Boeiende beschouwingen over het moderne leven
Joost de Vries noemt Vechtmemoire essayboek omdat hij graag wil
dat de verschillende essays daarin, anders dan in een bundel, met elkaar te
maken hebben. De onderwerpen komen voort uit de belangstelling van een nieuwe generatie. Dat is af te
leiden uit onderwerpen als de films van Wes Anderson en televisieseries als
Girls. Daarnaast spit hij in het lastig te cultiveren veld van de mannelijke
seksualiteit en heeft hij zo zijn gedachten over orde. Op de achterflap staat
hij met een stropdas voor, zoals mijn zoon in dat geval ook zou doen.
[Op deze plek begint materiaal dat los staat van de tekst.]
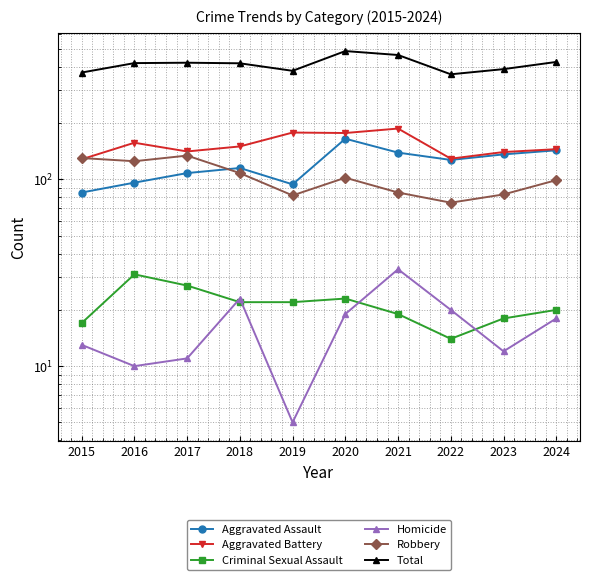

True or false: Aggravated Assault has more than 0 interior local peaks.

True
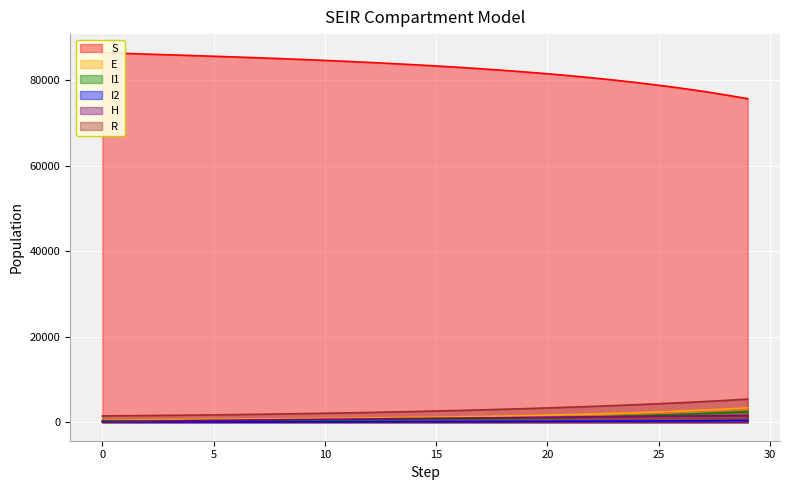

What is the value of the R point at the 10th from the left?

2015.2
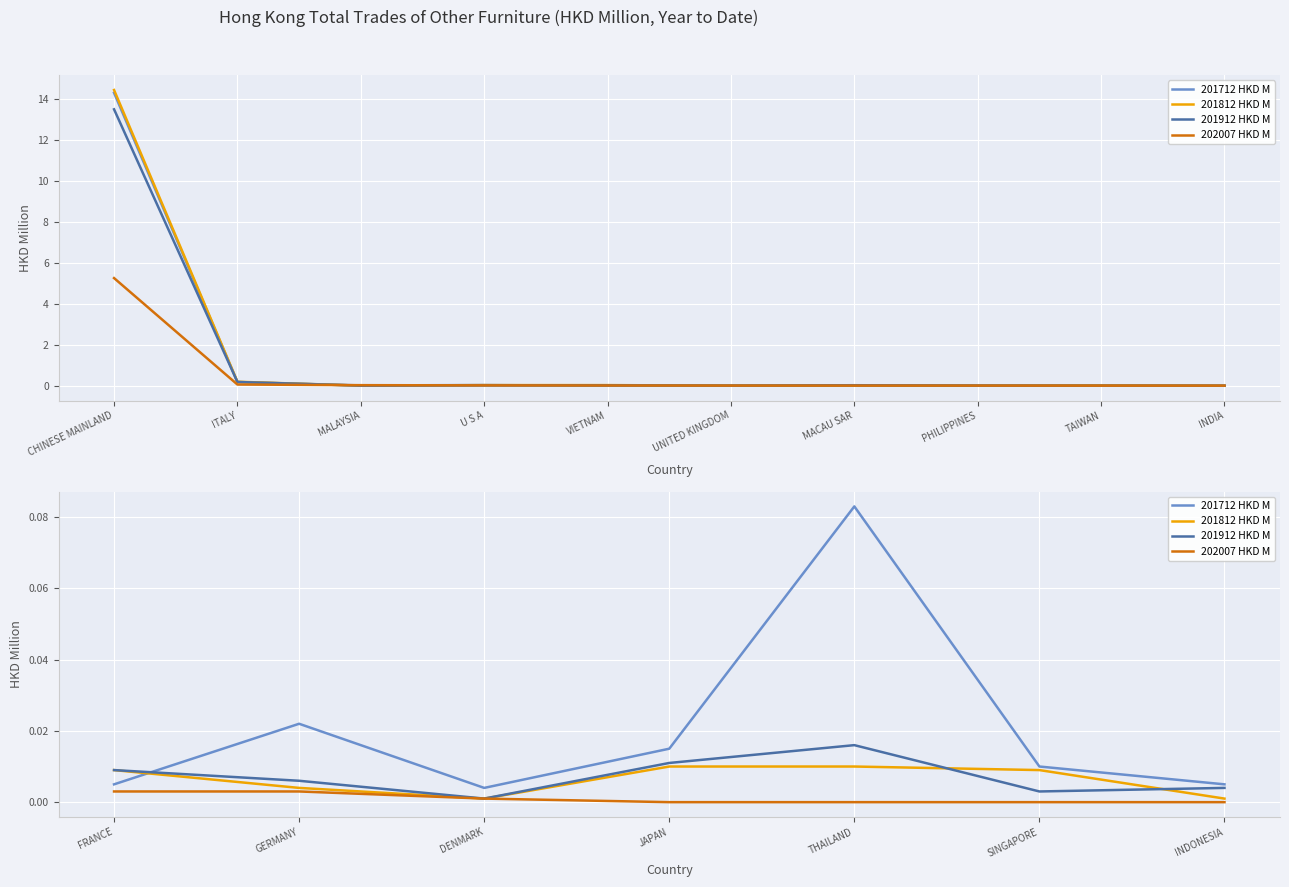

True or false: 201812 HKD M has more than 1 interior local peaks.

False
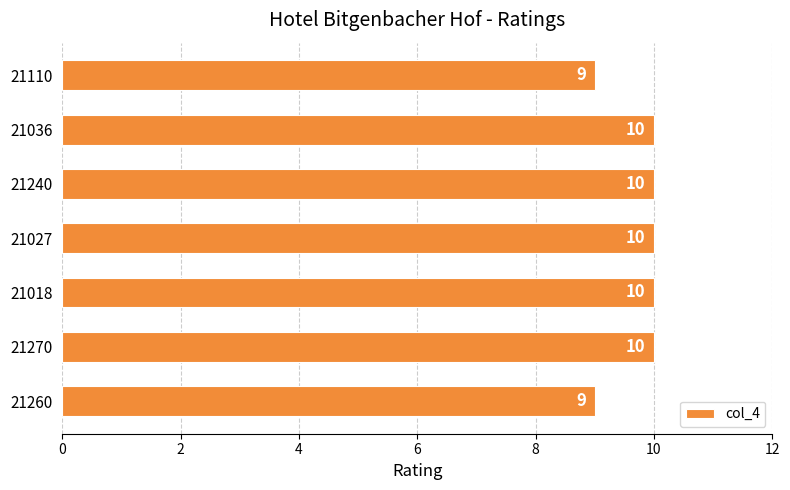

What is the smallest value displayed?

9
Gelukkig zijn niet alle onderwerpen onderhevig aan de moderne,
verwarrende tijdsgeest. Sommige zaken zijn van langer duur, zoals de kwestie
rond ironie. In de twee romans van de jonge Ben Lerner is sprake van een grappig soort
zelfrelativering, maar ironie kan minder prettige vormen aannemen als het onkwetsbaar
maakt en gevoelens smoort. Thomèse is hier een vertegenwoordiger van. Hij hoort
bij een generatie voor wie ironie belangrijk was om zich aan de gevestigde orde
te onttrekken, maar inmiddels is men door het verleden is ingehaald. De Vries haalt
bloggger Merijn Oudenampsen aan die Thomèse op zijn blog Ooteoote iemand met een generationeel trauma noemt. Grunberg, die
de mens als een wolf voor de ander ziet, verschuilt zich als het over morele
vraagstukken gaat volgens De Vries achter ironische passages en verschaft ons daarmee
ook geen antwoorden op moderne vragen, zoals over de echte man.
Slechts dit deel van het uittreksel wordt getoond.